Enquanto isso, nós, os usuários, continuamos assistindo sem ter muito como participar, pois os proprietários não apenas decidem se haverá uma reforma política, como também protagonizam o debate sobre qual será o conteúdo dela.
É também por tudo isso que a Reforma Política do Século 21 deveria promover uma atualização do sistema feita pelos seus usuários e não apenas pelos proprietários do sistema. Para que isso aconteça, nós deveríamos i)poder participar da construção do pacote da reforma política e ii)poder participar na tomada de decisão sobre sua aprovação.

A Plataforma Brasil é uma ferramenta que apresenta um avanço no ponto (i), permitindo que nós, usuários, protagonizemos o debate sobre qual é a reforma política que queremos.

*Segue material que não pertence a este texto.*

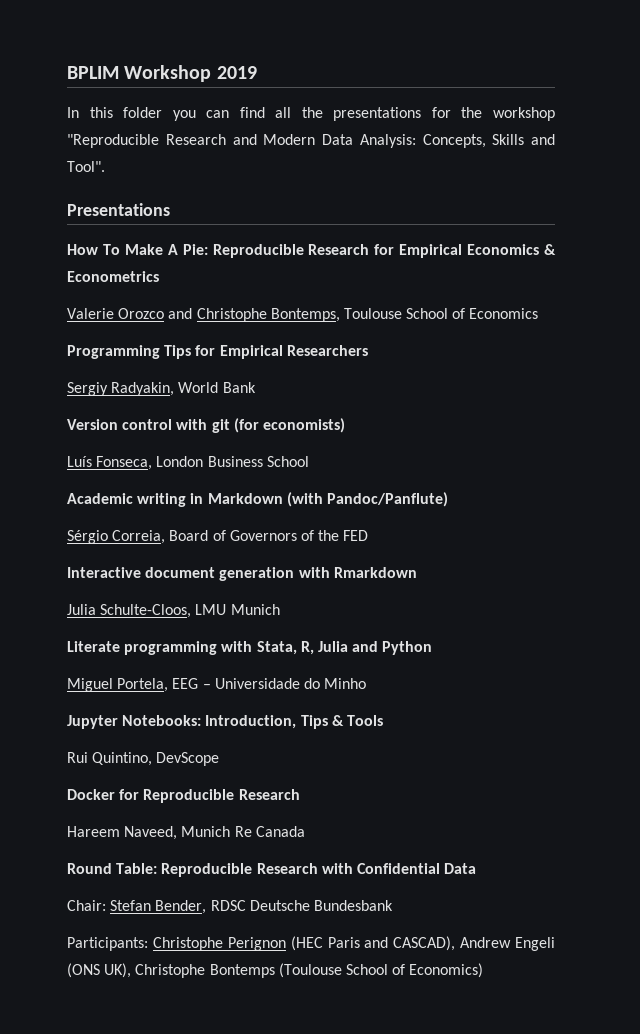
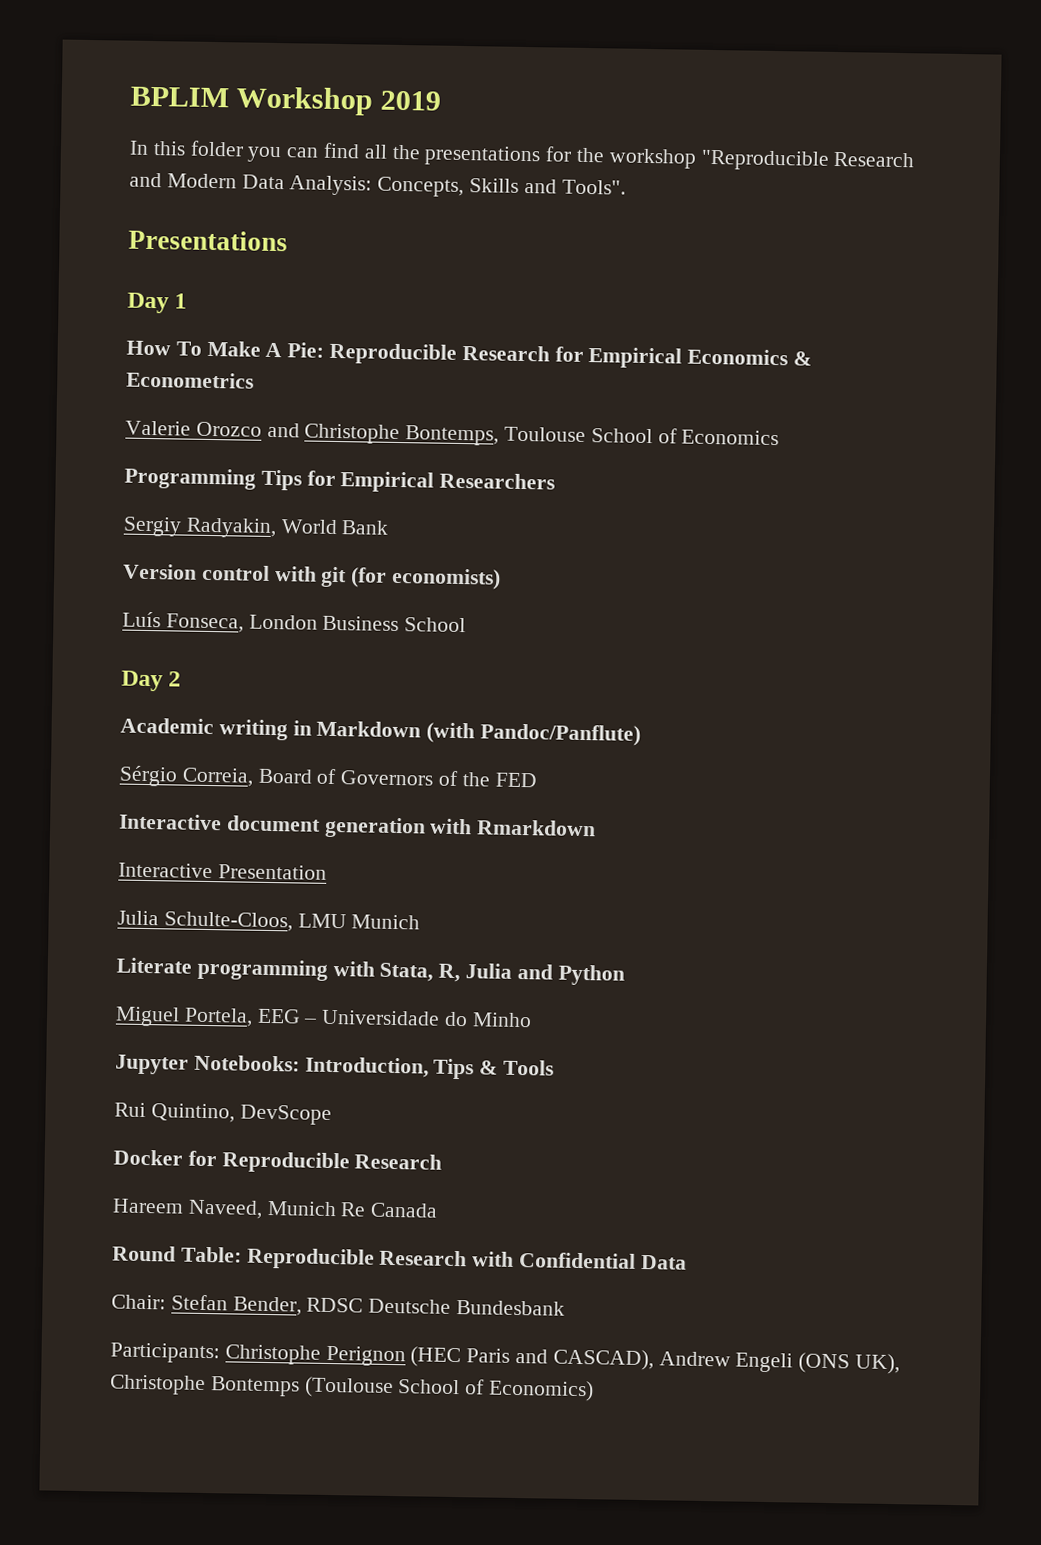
[67,161,105,172] Tool". -> [561,179,626,195] Tools".
(170, 209) none -> [127,292,188,314] // Day 1
(309, 461) none -> [121,670,182,692] // Day 2
(417, 572) none -> [118,862,327,880] // Interactive Presentation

Só que para avançarmos nessa lógica, devemos caminhar para permitir que os usuários do sistema façam parte da decisão de atualizá-lo  — ponto (ii)  —  e talvez até sermos capazes de mudar seu código-fonte. Assim, finalmente, sairíamos de um sistema político proprietário para um sistema político de código aberto, onde os usuários são também desenvolvedores e colaboradores desse código.

Mas voltemos à realidade, a realidade do sistema político fechado em que vivemos. Nela, por enquanto, o que nos resta? Nos resta ser hackers da política, decifrando códigos, encontrando as brechas, alterando o sistema sem sermos autorizados e trabalhando com as ferramentas que já estão aí, como a Plataforma Brasil.